» WHAT IS REQUIRED
Please set out each line below exactly as it stands, without the images.

» DATA FOR PROCESSING
--- START ---
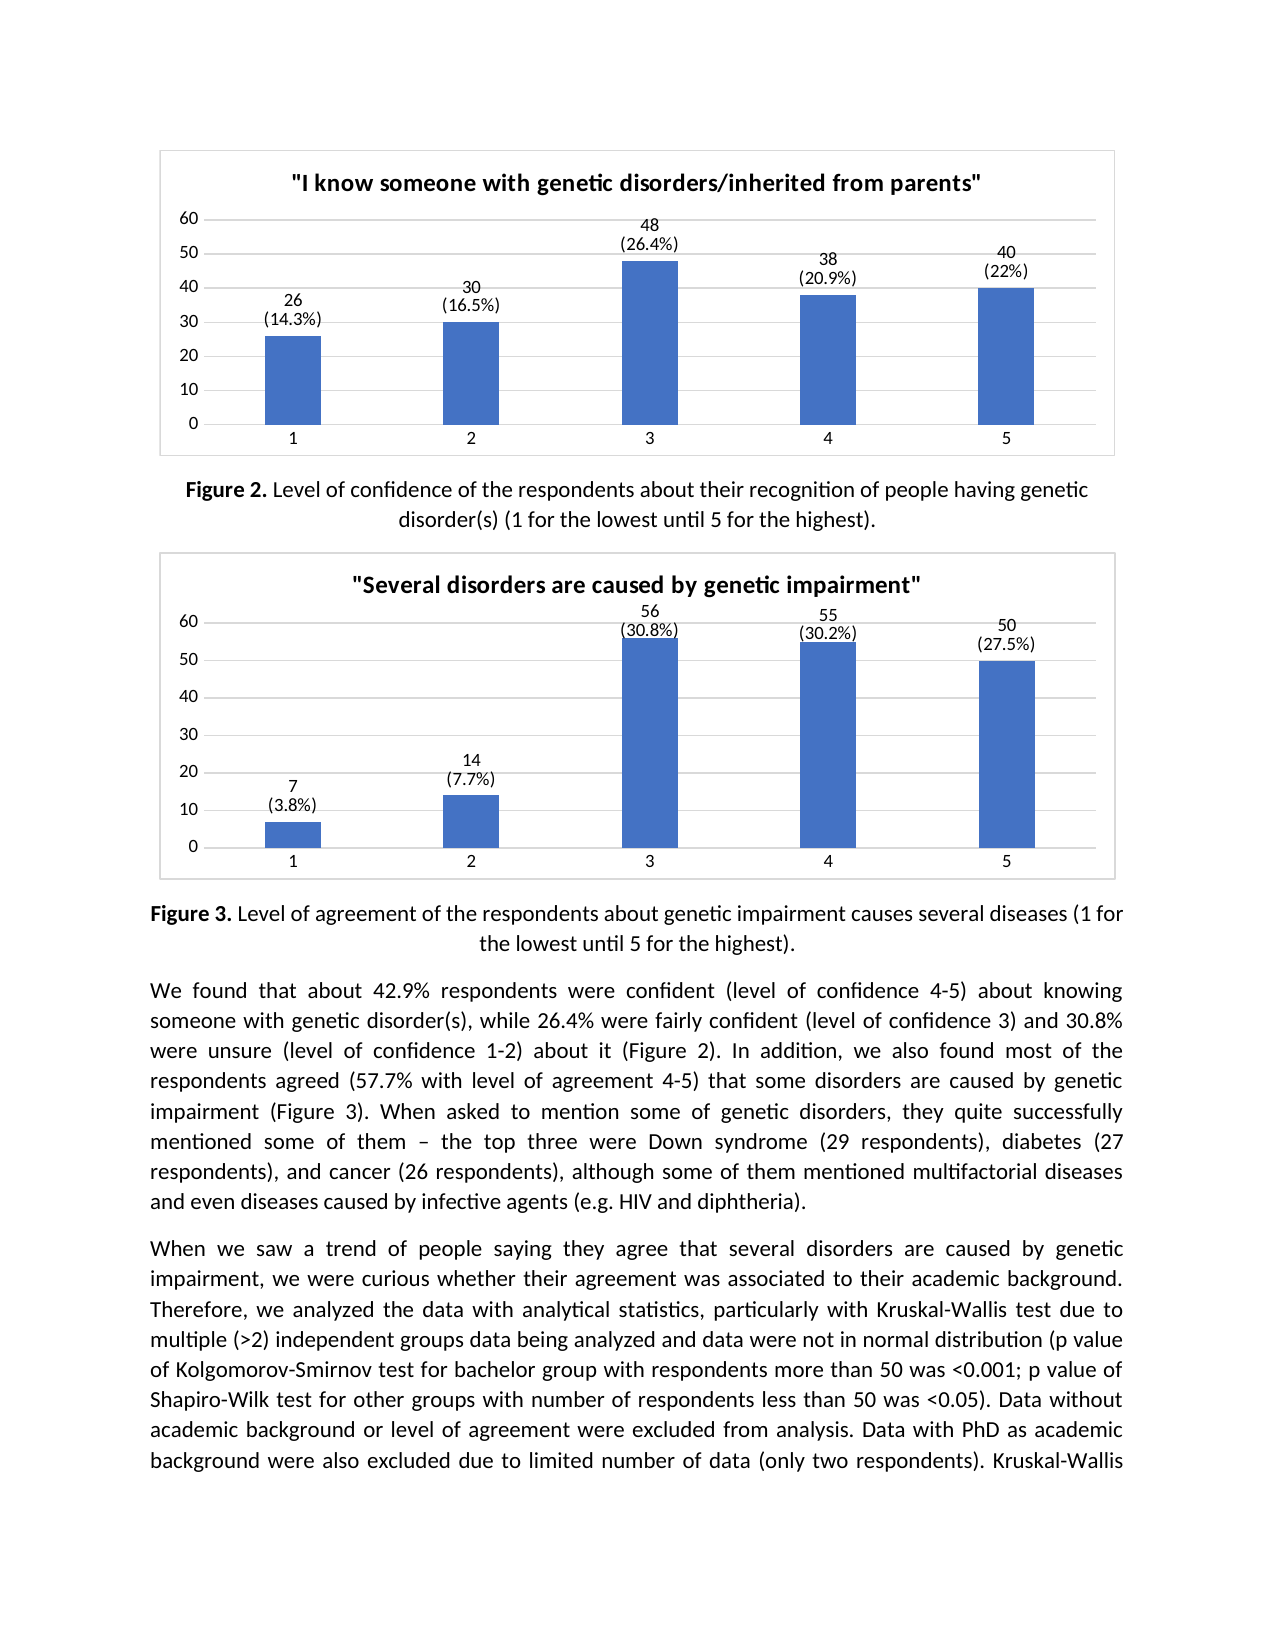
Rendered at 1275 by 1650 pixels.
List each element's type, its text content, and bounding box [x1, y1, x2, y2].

text We found that about 42.9% respondents were confident (level of confidence 4-5) about knowing someone with genetic disorder(s), while 26.4% were fairly confident (level of confidence 3) and 30.8% were unsure (level of confidence 1-2) about it (Figure 2). In addition, we also found most of the respondents agreed (57.7% with level of agreement 4-5) that some disorders are caused by genetic impairment (Figure 3). When asked to mention some of genetic disorders, they quite successfully mentioned some of them – the top three were Down syndrome (29 respondents), diabetes (27 respondents), and cancer (26 respondents), although some of them mentioned multifactorial diseases and even diseases caused by infective agents (e.g. HIV and diphtheria). [150, 976, 1125, 1215]
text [150, 1234, 1125, 1474]
text Figure 2. Level of confidence of the respondents about their recognition of people having genetic disorder(s) (1 for the lowest until 5 for the highest). [150, 475, 1125, 533]
text Figure 3. Level of agreement of the respondents about genetic impairment causes several diseases (1 for the lowest until 5 for the highest). [150, 899, 1125, 957]
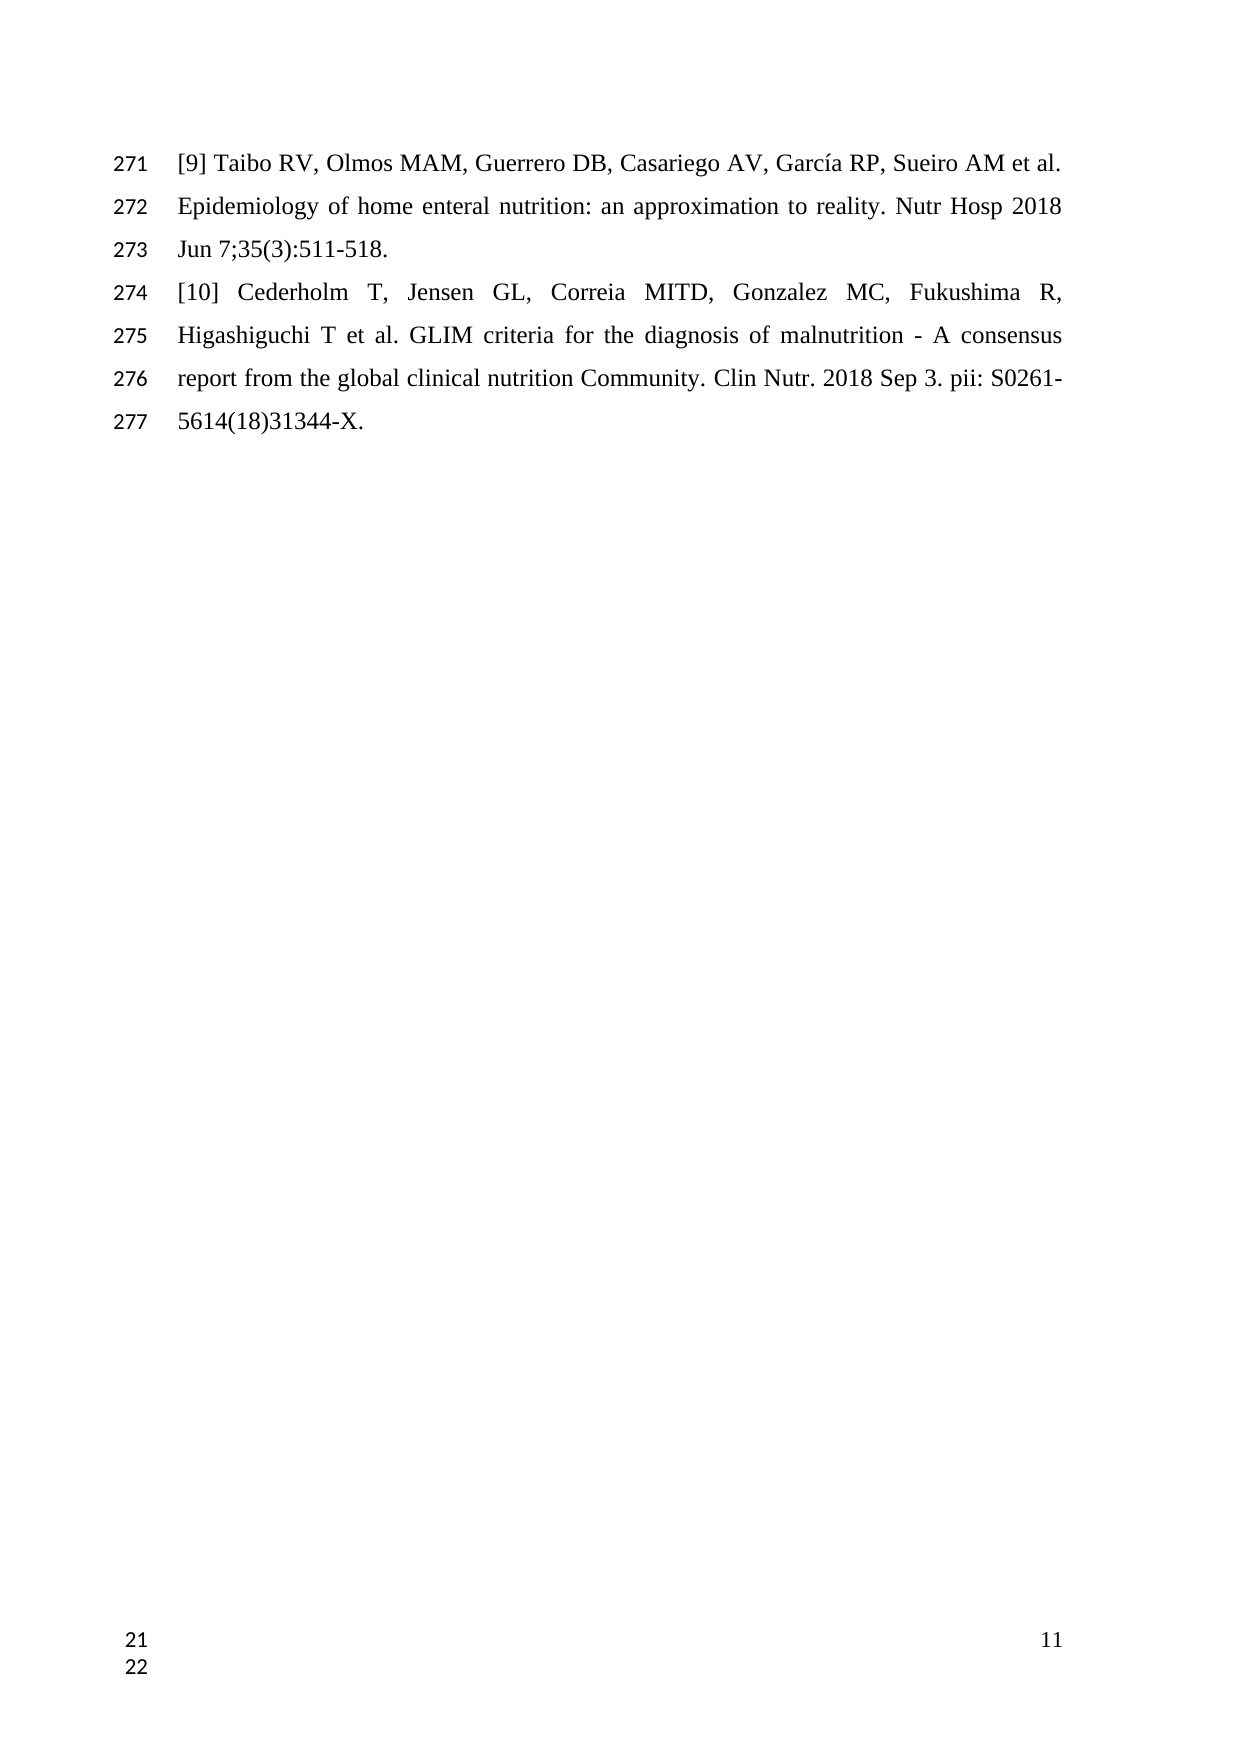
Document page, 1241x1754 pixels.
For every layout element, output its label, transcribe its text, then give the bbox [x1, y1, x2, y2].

text [10] Cederholm T, Jensen GL, Correia MITD, Gonzalez MC, Fukushima R, Higashiguchi T et al. GLIM criteria for the diagnosis of malnutrition - A consensus report from the global clinical nutrition Community. Clin Nutr. 2018 Sep 3. pii: S0261-5614(18)31344-X. [177, 277, 1063, 435]
text [9] Taibo RV, Olmos MAM, Guerrero DB, Casariego AV, García RP, Sueiro AM et al. Epidemiology of home enteral nutrition: an approximation to reality. Nutr Hosp 2018 Jun 7;35(3):511-518. [177, 148, 1063, 263]
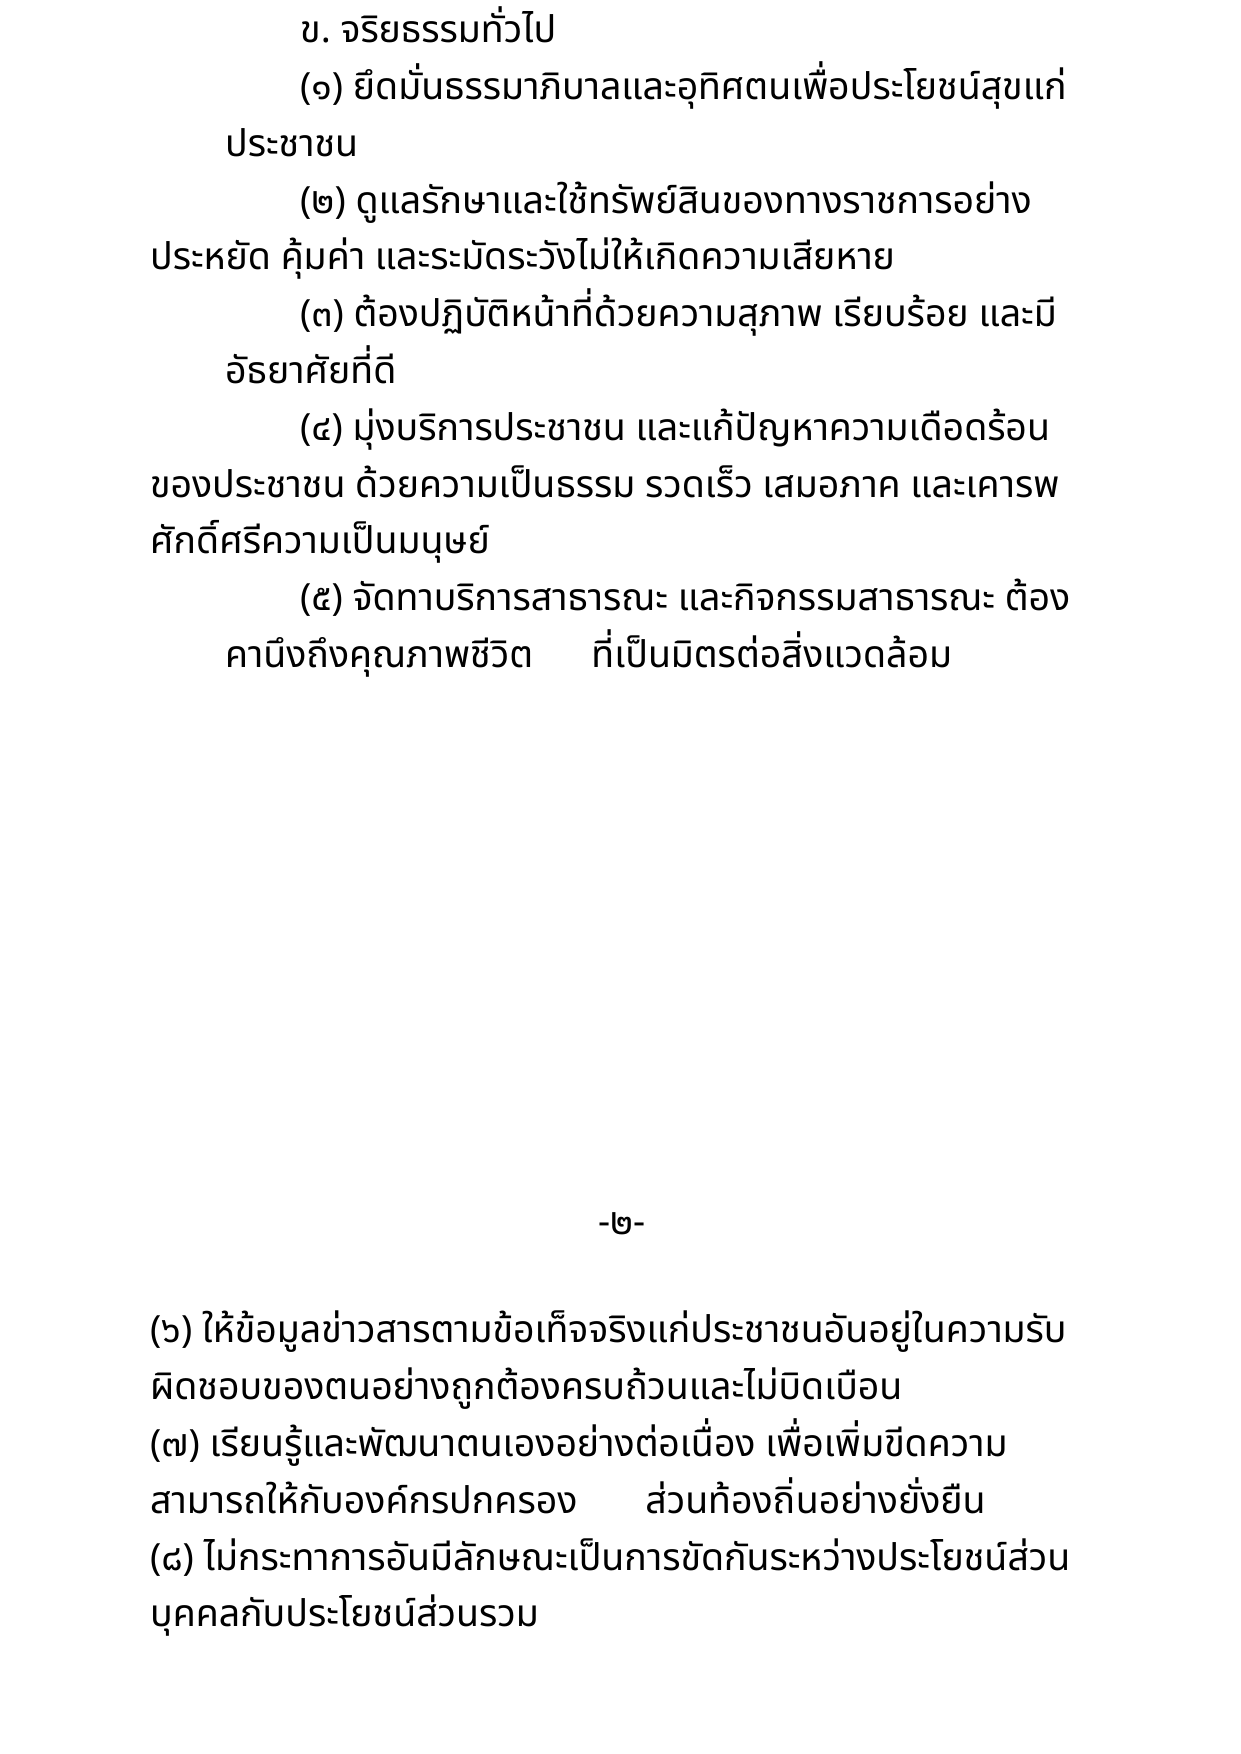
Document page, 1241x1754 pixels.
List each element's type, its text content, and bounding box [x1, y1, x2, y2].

text (๑) ยึดมั่นธรรมาภิบาลและอุทิศตนเพื่อประโยชน์สุขแก่ประชาชน [225, 59, 1093, 173]
text (๒) ดูแลรักษาและใช้ทรัพย์สินของทางราชการอย่างประหยัด คุ้มค่า และระมัดระวังไม่ให้เกิดความเสียหาย [150, 173, 1093, 287]
text (๖) ให้ข้อมูลข่าวสารตามข้อเท็จจริงแก่ประชาชนอันอยู่ในความรับผิดชอบของตนอย่างถูกต้องครบถ้วนและไม่บิดเบือน [150, 1303, 1093, 1416]
text (๗) เรียนรู้และพัฒนาตนเองอย่างต่อเนื่อง เพื่อเพิ่มขีดความสามารถให้กับองค์กรปกครอง ส่วนท้องถิ่นอย่างยั่งยืน [150, 1416, 1093, 1530]
text -๒- [150, 1194, 1093, 1252]
text (๘) ไม่กระทาการอันมีลักษณะเป็นการขัดกันระหว่างประโยชน์ส่วนบุคคลกับประโยชน์ส่วนรวม [150, 1530, 1093, 1643]
text (๔) มุ่งบริการประชาชน และแก้ปัญหาความเดือดร้อนของประชาชน ด้วยความเป็นธรรม รวดเร็ว เสมอภาค และเคารพศักดิ์ศรีความเป็นมนุษย์ [150, 400, 1093, 571]
text (๕) จัดทาบริการสาธารณะ และกิจกรรมสาธารณะ ต้องคานึงถึงคุณภาพชีวิต ที่เป็นมิตรต่อสิ่งแวดล้อม [225, 571, 1093, 684]
text (๓) ต้องปฏิบัติหน้าที่ด้วยความสุภาพ เรียบร้อย และมีอัธยาศัยที่ดี [225, 287, 1093, 400]
text ข. จริยธรรมทั่วไป [225, 2, 1093, 59]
--- END ---
» RESULT FOR THIS TASK
Rendered at 1275 by 1650 pixels.
List each element's type, its text content, and bounding box [x1, y1, x2, y2].

text We found that about 42.9% respondents were confident (level of confidence 4-5) about knowing someone with genetic disorder(s), while 26.4% were fairly confident (level of confidence 3) and 30.8% were unsure (level of confidence 1-2) about it (Figure 2). In addition, we also found most of the respondents agreed (57.7% with level of agreement 4-5) that some disorders are caused by genetic impairment (Figure 3). When asked to mention some of genetic disorders, they quite successfully mentioned some of them – the top three were Down syndrome (29 respondents), diabetes (27 respondents), and cancer (26 respondents), although some of them mentioned multifactorial diseases and even diseases caused by infective agents (e.g. HIV and diphtheria). [150, 976, 1125, 1215]
text [150, 1234, 1125, 1474]
text Figure 2. Level of confidence of the respondents about their recognition of people having genetic disorder(s) (1 for the lowest until 5 for the highest). [150, 475, 1125, 533]
text Figure 3. Level of agreement of the respondents about genetic impairment causes several diseases (1 for the lowest until 5 for the highest). [150, 899, 1125, 957]
Document page, 1241x1754 pixels.
For every layout element, output its label, transcribe its text, then give the bbox [x1, y1, x2, y2].

text [10] Cederholm T, Jensen GL, Correia MITD, Gonzalez MC, Fukushima R, Higashiguchi T et al. GLIM criteria for the diagnosis of malnutrition - A consensus report from the global clinical nutrition Community. Clin Nutr. 2018 Sep 3. pii: S0261-5614(18)31344-X. [177, 277, 1063, 435]
text [9] Taibo RV, Olmos MAM, Guerrero DB, Casariego AV, García RP, Sueiro AM et al. Epidemiology of home enteral nutrition: an approximation to reality. Nutr Hosp 2018 Jun 7;35(3):511-518. [177, 148, 1063, 263]
Document page, 1241x1754 pixels.
List each element's type, its text content, and bounding box [x1, y1, x2, y2].

text (๑) ยึดมั่นธรรมาภิบาลและอุทิศตนเพื่อประโยชน์สุขแก่ประชาชน [225, 59, 1093, 173]
text (๒) ดูแลรักษาและใช้ทรัพย์สินของทางราชการอย่างประหยัด คุ้มค่า และระมัดระวังไม่ให้เกิดความเสียหาย [150, 173, 1093, 287]
text (๖) ให้ข้อมูลข่าวสารตามข้อเท็จจริงแก่ประชาชนอันอยู่ในความรับผิดชอบของตนอย่างถูกต้องครบถ้วนและไม่บิดเบือน [150, 1303, 1093, 1416]
text (๗) เรียนรู้และพัฒนาตนเองอย่างต่อเนื่อง เพื่อเพิ่มขีดความสามารถให้กับองค์กรปกครอง ส่วนท้องถิ่นอย่างยั่งยืน [150, 1416, 1093, 1530]
text -๒- [150, 1194, 1093, 1252]
text (๘) ไม่กระทาการอันมีลักษณะเป็นการขัดกันระหว่างประโยชน์ส่วนบุคคลกับประโยชน์ส่วนรวม [150, 1530, 1093, 1643]
text (๔) มุ่งบริการประชาชน และแก้ปัญหาความเดือดร้อนของประชาชน ด้วยความเป็นธรรม รวดเร็ว เสมอภาค และเคารพศักดิ์ศรีความเป็นมนุษย์ [150, 400, 1093, 571]
text (๕) จัดทาบริการสาธารณะ และกิจกรรมสาธารณะ ต้องคานึงถึงคุณภาพชีวิต ที่เป็นมิตรต่อสิ่งแวดล้อม [225, 571, 1093, 684]
text (๓) ต้องปฏิบัติหน้าที่ด้วยความสุภาพ เรียบร้อย และมีอัธยาศัยที่ดี [225, 287, 1093, 400]
text ข. จริยธรรมทั่วไป [225, 2, 1093, 59]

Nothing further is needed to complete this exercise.